Last year at Fogelson’s suggestion the junior congregation was divided into five different age groups; it will be open to the community free of charge for High Holy Day services.

As part of his outreach, Rabbi Senter also ran a grief support group that attracted 26 participants. One of them was Anne Unger, 57, a former congregant from Plainview.

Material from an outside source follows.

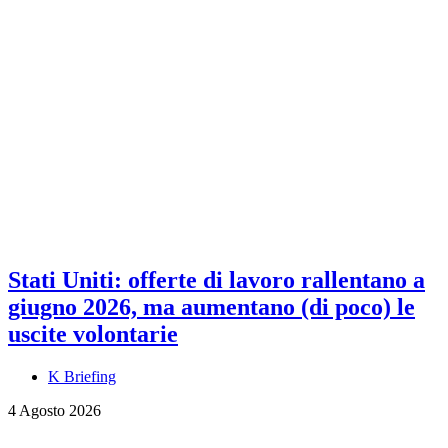
Stati Uniti: offerte di lavoro rallentano a
giugno 2026, ma aumentano (di poco) le
uscite volontarie
K Briefing
4 Agosto 2026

Rabbi Senter called her when a congregant mentioned that her husband had suffered a brain hemorrhage.

“He called and said he would go to the hospital to see my husband,” Unger recalled. “I said, ‘No, we’re not members.’ He said, ‘Here is my phone number, call if you need anything.’ I later learned from my husband that the rabbi had been in to see him. … When I knew the end was coming, I called the rabbi and he came over and helped us through that very painful period.”

She said she began coming to services and found that many of her friends were still members.

“I felt like I came home,” she said, noting that she has now joined the congregation and attended bereavement classes that the rabbi opened to the community.

“I find Rabbi Senter inspiring,” she said.

In opening many of their events to the community — including hosting a recent free brunch for intermarried couples and their families — Zelkind said the leadership believes that “we should not be cloistered and do things solely for our members. We are here to service the area of Plainview and Old Bethpage, and there are a lot of unaffiliated here. Perhaps we can fulfill their spiritual and cultural needs — it just doesn’t have to be attending services.”

Barry Mael, director of Kehilla Operations and Finance at the United Synagogue of Conservative Judaism, said the movement is watching with interest to see if the new fee schedule works.

“Free Hebrew school is an interesting and creative way to financial sustainability,” he said. “It is saying the Hebrew school is an integral part of being a member and is not an add-on. If it works, it will be great. It will be a recognition that money to support congregations comes from free-will giving above and beyond dues. If people feel connected, they will find a way to support you.”